══ Data for processing ══

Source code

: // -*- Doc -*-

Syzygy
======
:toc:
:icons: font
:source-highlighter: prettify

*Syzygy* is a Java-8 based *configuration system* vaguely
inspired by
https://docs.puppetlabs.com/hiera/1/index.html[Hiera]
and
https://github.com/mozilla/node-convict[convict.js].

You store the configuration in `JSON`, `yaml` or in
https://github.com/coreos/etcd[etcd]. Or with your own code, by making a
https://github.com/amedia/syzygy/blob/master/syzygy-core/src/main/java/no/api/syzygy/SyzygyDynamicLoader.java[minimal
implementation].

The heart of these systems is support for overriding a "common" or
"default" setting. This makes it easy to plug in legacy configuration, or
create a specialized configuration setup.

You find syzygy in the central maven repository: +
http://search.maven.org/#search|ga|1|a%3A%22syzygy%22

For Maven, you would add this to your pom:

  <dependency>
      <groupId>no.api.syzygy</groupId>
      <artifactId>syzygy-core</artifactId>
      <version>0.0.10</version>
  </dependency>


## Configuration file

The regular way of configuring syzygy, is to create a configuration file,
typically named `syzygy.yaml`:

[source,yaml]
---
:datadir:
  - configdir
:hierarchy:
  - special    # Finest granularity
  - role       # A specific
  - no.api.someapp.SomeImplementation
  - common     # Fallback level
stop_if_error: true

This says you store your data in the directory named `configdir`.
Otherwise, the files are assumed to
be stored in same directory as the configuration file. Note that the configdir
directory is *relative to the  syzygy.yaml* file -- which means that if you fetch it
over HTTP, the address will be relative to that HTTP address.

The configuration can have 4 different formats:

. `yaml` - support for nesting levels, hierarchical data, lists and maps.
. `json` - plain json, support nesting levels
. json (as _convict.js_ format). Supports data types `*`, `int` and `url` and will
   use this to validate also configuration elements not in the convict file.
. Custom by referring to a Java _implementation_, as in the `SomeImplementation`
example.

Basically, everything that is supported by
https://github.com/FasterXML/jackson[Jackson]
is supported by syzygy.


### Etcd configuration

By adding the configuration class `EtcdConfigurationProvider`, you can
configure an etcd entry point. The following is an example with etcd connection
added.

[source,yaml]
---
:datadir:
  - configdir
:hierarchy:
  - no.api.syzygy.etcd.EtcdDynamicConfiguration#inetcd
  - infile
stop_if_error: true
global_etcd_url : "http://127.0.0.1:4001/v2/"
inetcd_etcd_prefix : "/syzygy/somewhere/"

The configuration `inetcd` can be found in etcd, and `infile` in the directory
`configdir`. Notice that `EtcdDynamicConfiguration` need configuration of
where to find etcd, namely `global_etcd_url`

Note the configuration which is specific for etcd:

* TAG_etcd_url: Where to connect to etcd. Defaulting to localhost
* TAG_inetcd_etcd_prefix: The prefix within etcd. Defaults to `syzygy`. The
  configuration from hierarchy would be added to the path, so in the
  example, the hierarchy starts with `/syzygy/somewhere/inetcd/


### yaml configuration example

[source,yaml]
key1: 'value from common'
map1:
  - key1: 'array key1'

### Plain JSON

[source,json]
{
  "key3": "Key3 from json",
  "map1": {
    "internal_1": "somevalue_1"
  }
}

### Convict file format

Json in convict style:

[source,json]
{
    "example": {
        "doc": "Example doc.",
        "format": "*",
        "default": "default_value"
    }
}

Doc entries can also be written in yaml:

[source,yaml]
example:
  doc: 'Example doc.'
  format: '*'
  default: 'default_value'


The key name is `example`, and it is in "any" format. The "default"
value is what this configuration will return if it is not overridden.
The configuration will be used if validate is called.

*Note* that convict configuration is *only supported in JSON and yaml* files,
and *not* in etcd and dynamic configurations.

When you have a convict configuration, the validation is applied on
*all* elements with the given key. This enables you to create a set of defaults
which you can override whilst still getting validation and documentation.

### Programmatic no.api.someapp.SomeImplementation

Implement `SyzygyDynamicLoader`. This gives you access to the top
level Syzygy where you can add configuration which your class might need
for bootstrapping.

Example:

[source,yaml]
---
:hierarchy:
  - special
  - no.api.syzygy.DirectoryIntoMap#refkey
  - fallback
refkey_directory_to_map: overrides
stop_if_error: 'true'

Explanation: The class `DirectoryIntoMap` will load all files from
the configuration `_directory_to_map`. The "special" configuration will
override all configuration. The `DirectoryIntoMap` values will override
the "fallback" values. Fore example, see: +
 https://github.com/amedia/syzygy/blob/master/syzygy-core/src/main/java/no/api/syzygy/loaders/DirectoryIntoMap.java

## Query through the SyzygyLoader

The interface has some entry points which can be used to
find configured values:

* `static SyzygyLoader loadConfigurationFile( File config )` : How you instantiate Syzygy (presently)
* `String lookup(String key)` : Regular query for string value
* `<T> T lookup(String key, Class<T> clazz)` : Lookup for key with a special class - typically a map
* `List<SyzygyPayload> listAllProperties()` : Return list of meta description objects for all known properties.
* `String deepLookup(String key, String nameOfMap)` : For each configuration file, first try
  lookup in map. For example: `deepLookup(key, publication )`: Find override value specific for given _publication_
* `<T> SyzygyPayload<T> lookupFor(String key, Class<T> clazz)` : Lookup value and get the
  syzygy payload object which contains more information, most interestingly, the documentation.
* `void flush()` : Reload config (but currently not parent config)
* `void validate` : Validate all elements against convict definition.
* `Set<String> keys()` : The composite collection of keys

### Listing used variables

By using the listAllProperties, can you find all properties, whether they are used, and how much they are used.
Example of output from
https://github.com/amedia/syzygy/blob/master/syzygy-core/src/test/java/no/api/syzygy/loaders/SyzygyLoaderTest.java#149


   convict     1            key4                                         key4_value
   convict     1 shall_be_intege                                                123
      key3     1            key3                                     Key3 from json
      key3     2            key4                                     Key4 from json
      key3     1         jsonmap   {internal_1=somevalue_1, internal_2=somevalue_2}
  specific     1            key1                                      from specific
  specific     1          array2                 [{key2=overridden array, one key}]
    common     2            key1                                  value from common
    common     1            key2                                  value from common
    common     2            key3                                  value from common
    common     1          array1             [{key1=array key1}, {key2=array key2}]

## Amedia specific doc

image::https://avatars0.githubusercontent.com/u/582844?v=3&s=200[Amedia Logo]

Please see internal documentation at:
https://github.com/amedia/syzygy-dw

═══

▶ **Task requirements**
State the number of lines in the records that contain the string "properties". Nothing else is needed.

▶ **Result below**
2